Tokenizing the stop words generated tokens ['ha', 'le', 'u', 'wa'] not in stop_words.

以下是来自CMD的一些对话：

机器人：聊天机器人是一种通过听觉或文本方式进行对话的软件。

什么是印度

机器人：印度的野生动物，在印度文化中历来被视为宽容的动物，在这些森林和其他地方的受保护栖息地得到支持。

什么是聊天机器人

机器人：聊天机器人是一种通过听觉或文本方式进行对话的软件。

原因是您使用了自定义的

标记器

，并使用了默认的

stop\u words='english'

，因此在提取特征时，会检查它们之间是否存在任何不一致

停止单词

和

标记器

如果您深入研究

sklearn/feature\u extraction/text.py的代码，您将发现此代码段正在执行一致性检查：
如您所见，如果发现不一致，它将发出警告
希望对您有所帮助。请通过
/home/hostbooks/django1/myproject/lib/python3.6/site-packages/sklearn/feature_extraction/text.py:300: UserWarning: Your stop_words may be inconsistent with your preprocessing. 

Tokenizing the stop words generated tokens ['ha', 'le', 'u', 'wa'] not in stop_words.

    /home/hostbooks/django1/myproject/lib/python3.6/site-packages/sklearn/feature_extraction/text.py:300: UserWarning: Your stop_words may be inconsistent with your preprocessing. Tokenizing the stop words generated tokens ['ha', 'le', 'u', 'wa'] not in stop_words. 'stop_words.' % sorted(inconsistent))

    /home/hostbooks/django1/myproject/lib/python3.6/site-packages/sklearn/feature_extraction/text.py:300: UserWarning: Your stop_words may be inconsistent with your preprocessing.
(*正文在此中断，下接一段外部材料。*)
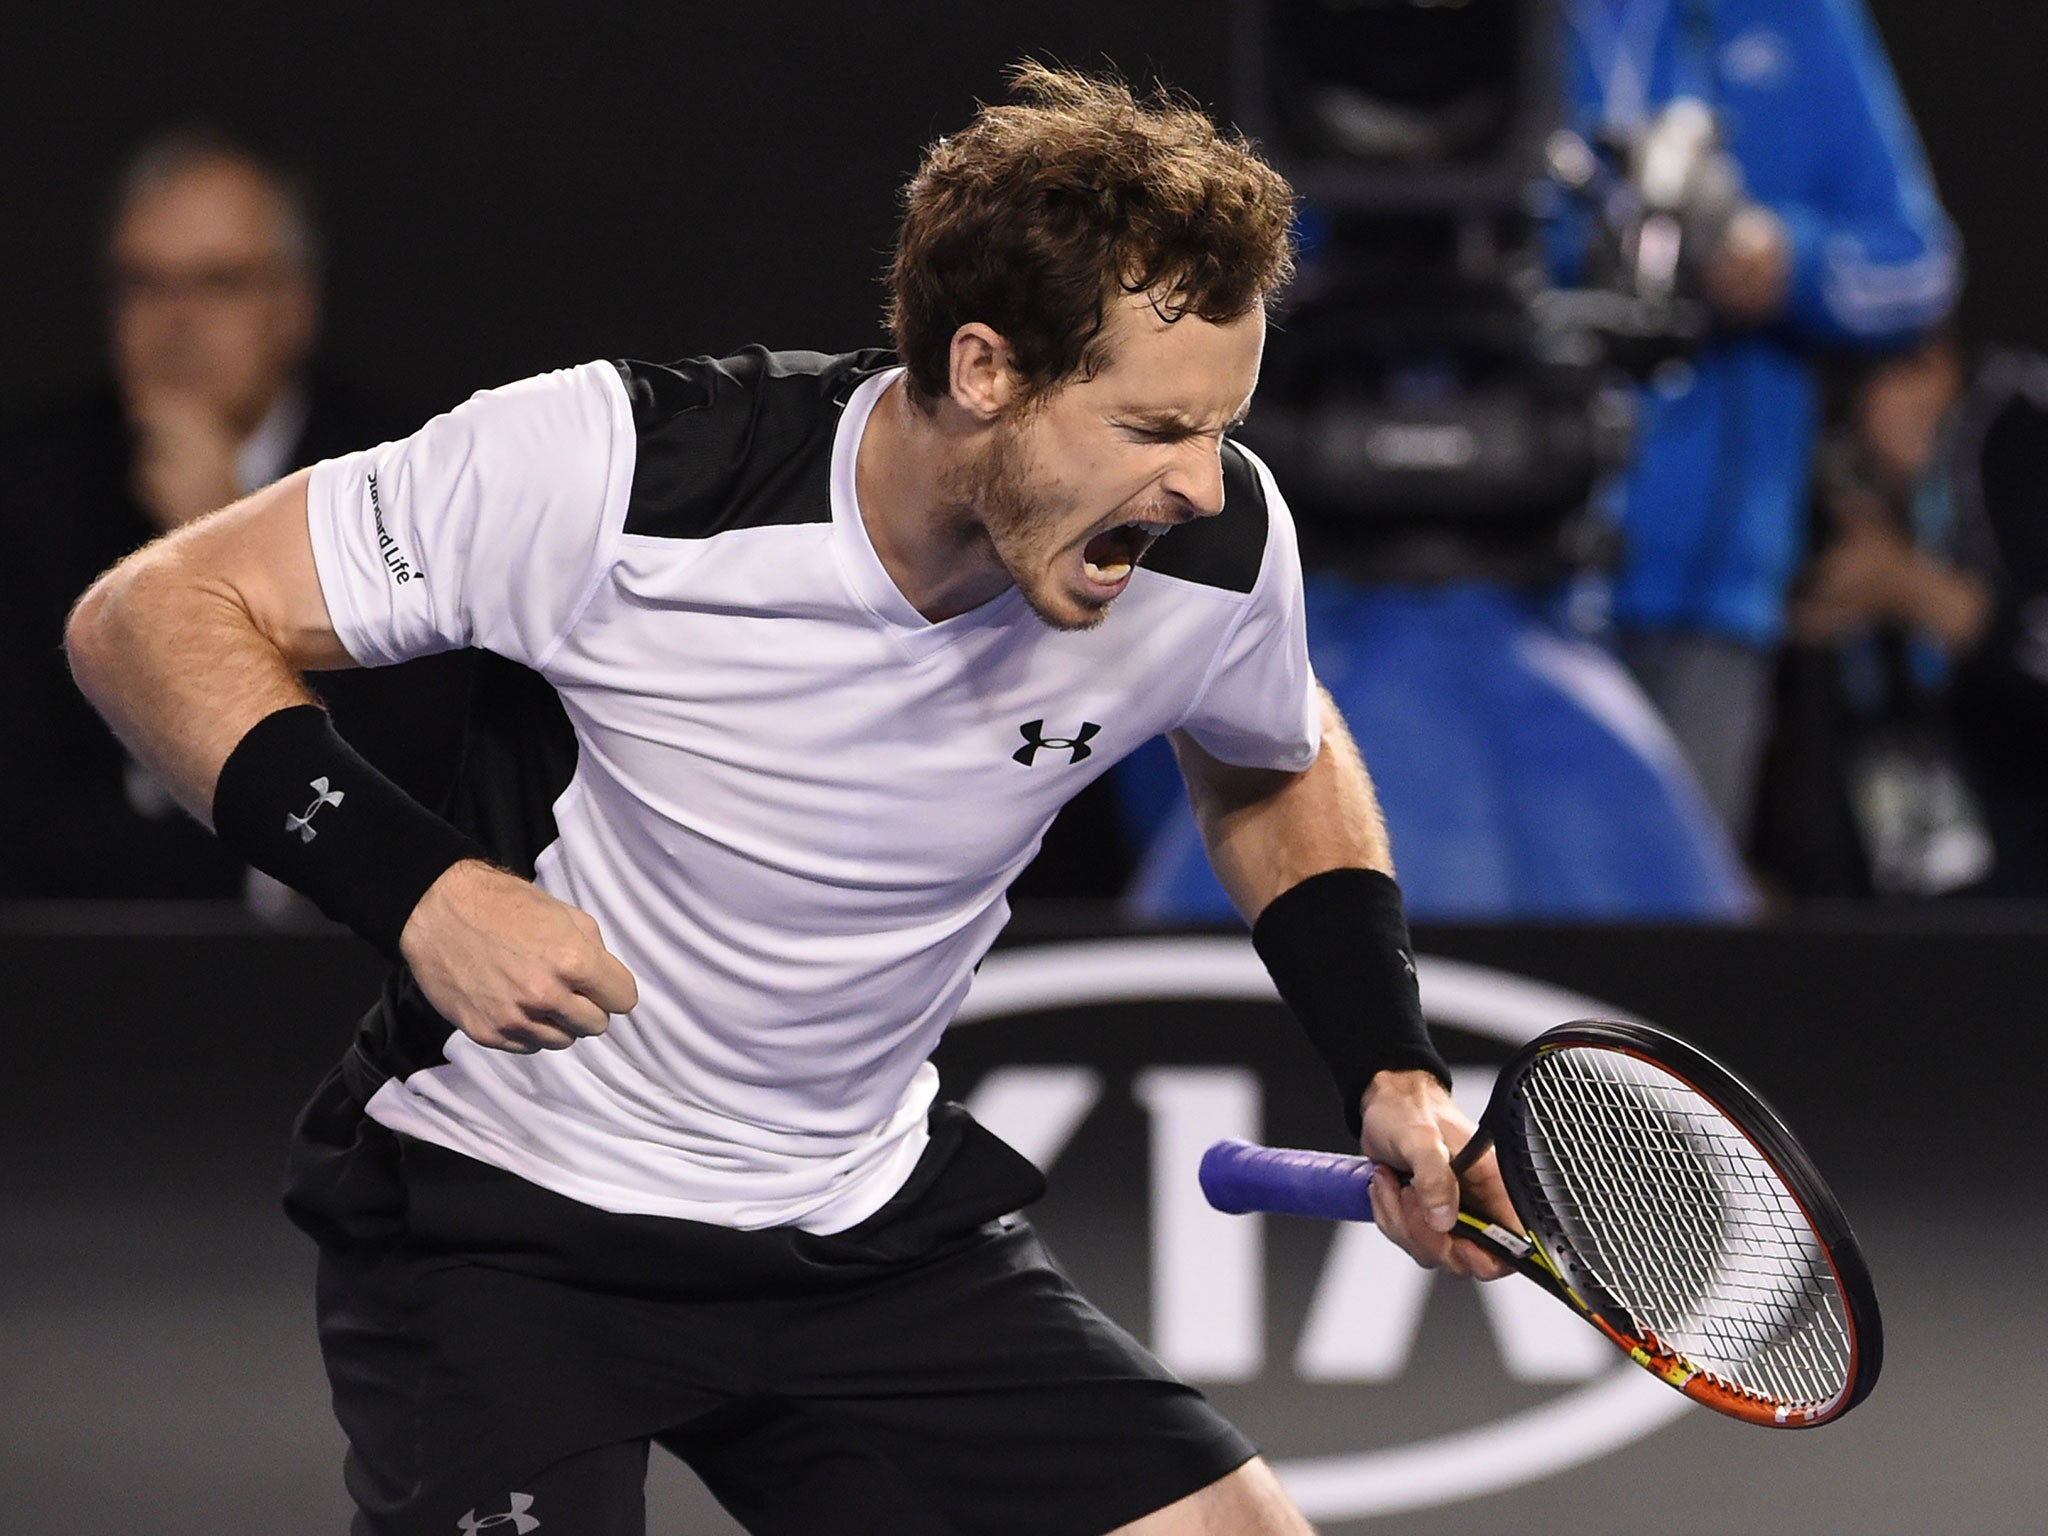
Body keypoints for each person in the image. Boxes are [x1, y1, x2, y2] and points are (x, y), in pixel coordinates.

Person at [66, 66, 1514, 1534]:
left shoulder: (1209, 548)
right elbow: (150, 618)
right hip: (507, 1224)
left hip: (858, 1230)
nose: (1206, 485)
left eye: (1223, 427)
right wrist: (422, 891)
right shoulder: (624, 472)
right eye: (1154, 432)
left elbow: (1271, 758)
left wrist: (1387, 1064)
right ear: (986, 370)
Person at [0, 127, 466, 898]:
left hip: (342, 965)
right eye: (144, 284)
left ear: (293, 304)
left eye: (218, 283)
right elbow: (23, 812)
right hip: (83, 958)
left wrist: (222, 541)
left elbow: (412, 782)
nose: (176, 320)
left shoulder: (400, 482)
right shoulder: (29, 487)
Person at [1553, 0, 1959, 845]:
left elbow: (1918, 266)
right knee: (1479, 940)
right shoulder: (1453, 18)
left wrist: (1785, 262)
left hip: (1703, 594)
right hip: (1470, 566)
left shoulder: (1798, 16)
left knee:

Tokenizing the stop words generated tokens ['ha', 'le', 'u', 'wa'] not in stop_words. 'stop_words.' % sorted(inconsistent))

def _check_stop_words_consistency(self, stop_words, preprocess, tokenize):
    """Check if stop words are consistent

    Returns
    -------
    is_consistent : True if stop words are consistent with the preprocessor
                    and tokenizer, False if they are not, None if the check
                    was previously performed, "error" if it could not be
                    performed (e.g. because of the use of a custom
                    preprocessor / tokenizer)
    """
    if id(self.stop_words) == getattr(self, '_stop_words_id', None):
        # Stop words are were previously validated
        return None

    # NB: stop_words is validated, unlike self.stop_words
    try:
        inconsistent = set()
        for w in stop_words or ():
            tokens = list(tokenize(preprocess(w)))
            for token in tokens:
                if token not in stop_words:
                    inconsistent.add(token)
        self._stop_words_id = id(self.stop_words)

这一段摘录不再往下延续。